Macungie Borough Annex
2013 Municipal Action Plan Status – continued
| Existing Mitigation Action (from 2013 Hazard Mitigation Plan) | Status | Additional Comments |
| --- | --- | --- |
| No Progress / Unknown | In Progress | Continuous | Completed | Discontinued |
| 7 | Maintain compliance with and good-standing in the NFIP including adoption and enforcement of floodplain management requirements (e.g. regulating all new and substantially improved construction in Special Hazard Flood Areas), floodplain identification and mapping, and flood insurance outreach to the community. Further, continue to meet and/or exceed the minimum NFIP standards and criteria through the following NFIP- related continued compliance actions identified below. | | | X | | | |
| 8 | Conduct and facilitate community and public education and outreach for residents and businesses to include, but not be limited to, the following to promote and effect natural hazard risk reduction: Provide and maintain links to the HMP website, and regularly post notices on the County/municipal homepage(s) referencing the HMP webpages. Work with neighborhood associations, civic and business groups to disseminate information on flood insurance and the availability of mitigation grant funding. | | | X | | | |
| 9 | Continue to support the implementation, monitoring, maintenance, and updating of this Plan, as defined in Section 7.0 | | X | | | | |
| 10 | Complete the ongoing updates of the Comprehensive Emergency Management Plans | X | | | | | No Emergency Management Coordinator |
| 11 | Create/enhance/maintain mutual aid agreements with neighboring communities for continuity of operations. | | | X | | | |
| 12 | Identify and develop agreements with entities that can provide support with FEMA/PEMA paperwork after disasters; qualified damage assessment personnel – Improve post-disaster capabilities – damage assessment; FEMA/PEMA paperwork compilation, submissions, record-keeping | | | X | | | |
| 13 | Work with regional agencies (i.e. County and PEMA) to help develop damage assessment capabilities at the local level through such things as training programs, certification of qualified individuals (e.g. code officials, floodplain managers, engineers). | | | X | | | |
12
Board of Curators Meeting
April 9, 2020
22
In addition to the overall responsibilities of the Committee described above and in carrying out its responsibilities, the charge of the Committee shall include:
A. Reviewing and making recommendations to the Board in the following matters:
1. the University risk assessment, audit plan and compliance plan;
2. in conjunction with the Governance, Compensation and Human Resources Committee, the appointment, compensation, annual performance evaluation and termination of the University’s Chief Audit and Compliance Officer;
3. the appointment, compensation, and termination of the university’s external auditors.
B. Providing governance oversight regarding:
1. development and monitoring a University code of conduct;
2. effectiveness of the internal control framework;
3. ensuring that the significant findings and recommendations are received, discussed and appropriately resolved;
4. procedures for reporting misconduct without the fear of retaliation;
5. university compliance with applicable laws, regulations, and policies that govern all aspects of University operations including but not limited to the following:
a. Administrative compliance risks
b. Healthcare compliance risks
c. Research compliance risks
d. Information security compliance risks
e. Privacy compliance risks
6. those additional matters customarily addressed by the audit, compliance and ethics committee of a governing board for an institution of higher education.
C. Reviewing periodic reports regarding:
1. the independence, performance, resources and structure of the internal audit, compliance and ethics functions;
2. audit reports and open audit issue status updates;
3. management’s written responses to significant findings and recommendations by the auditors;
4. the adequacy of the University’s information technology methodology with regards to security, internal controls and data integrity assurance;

========

▶ _PROBLEM TO WORK ON_
Would you please copy the material above exactly, with nothing left out?

▶ _WRITTEN ANSWER_
Macungie Borough Annex
2013 Municipal Action Plan Status – continued
| Existing Mitigation Action (from 2013 Hazard Mitigation Plan) | Status | Additional Comments |
| --- | --- | --- |
| No Progress / Unknown | In Progress | Continuous | Completed | Discontinued |
| 7 | Maintain compliance with and good-standing in the NFIP including adoption and enforcement of floodplain management requirements (e.g. regulating all new and substantially improved construction in Special Hazard Flood Areas), floodplain identification and mapping, and flood insurance outreach to the community. Further, continue to meet and/or exceed the minimum NFIP standards and criteria through the following NFIP- related continued compliance actions identified below. | | | X | | | |
| 8 | Conduct and facilitate community and public education and outreach for residents and businesses to include, but not be limited to, the following to promote and effect natural hazard risk reduction: Provide and maintain links to the HMP website, and regularly post notices on the County/municipal homepage(s) referencing the HMP webpages. Work with neighborhood associations, civic and business groups to disseminate information on flood insurance and the availability of mitigation grant funding. | | | X | | | |
| 9 | Continue to support the implementation, monitoring, maintenance, and updating of this Plan, as defined in Section 7.0 | | X | | | | |
| 10 | Complete the ongoing updates of the Comprehensive Emergency Management Plans | X | | | | | No Emergency Management Coordinator |
| 11 | Create/enhance/maintain mutual aid agreements with neighboring communities for continuity of operations. | | | X | | | |
| 12 | Identify and develop agreements with entities that can provide support with FEMA/PEMA paperwork after disasters; qualified damage assessment personnel – Improve post-disaster capabilities – damage assessment; FEMA/PEMA paperwork compilation, submissions, record-keeping | | | X | | | |
| 13 | Work with regional agencies (i.e. County and PEMA) to help develop damage assessment capabilities at the local level through such things as training programs, certification of qualified individuals (e.g. code officials, floodplain managers, engineers). | | | X | | | |
12
Board of Curators Meeting
April 9, 2020
22
In addition to the overall responsibilities of the Committee described above and in carrying out its responsibilities, the charge of the Committee shall include:
A. Reviewing and making recommendations to the Board in the following matters:
1. the University risk assessment, audit plan and compliance plan;
2. in conjunction with the Governance, Compensation and Human Resources Committee, the appointment, compensation, annual performance evaluation and termination of the University’s Chief Audit and Compliance Officer;
3. the appointment, compensation, and termination of the university’s external auditors.
B. Providing governance oversight regarding:
1. development and monitoring a University code of conduct;
2. effectiveness of the internal control framework;
3. ensuring that the significant findings and recommendations are received, discussed and appropriately resolved;
4. procedures for reporting misconduct without the fear of retaliation;
5. university compliance with applicable laws, regulations, and policies that govern all aspects of University operations including but not limited to the following:
a. Administrative compliance risks
b. Healthcare compliance risks
c. Research compliance risks
d. Information security compliance risks
e. Privacy compliance risks
6. those additional matters customarily addressed by the audit, compliance and ethics committee of a governing board for an institution of higher education.
C. Reviewing periodic reports regarding:
1. the independence, performance, resources and structure of the internal audit, compliance and ethics functions;
2. audit reports and open audit issue status updates;
3. management’s written responses to significant findings and recommendations by the auditors;
4. the adequacy of the University’s information technology methodology with regards to security, internal controls and data integrity assurance;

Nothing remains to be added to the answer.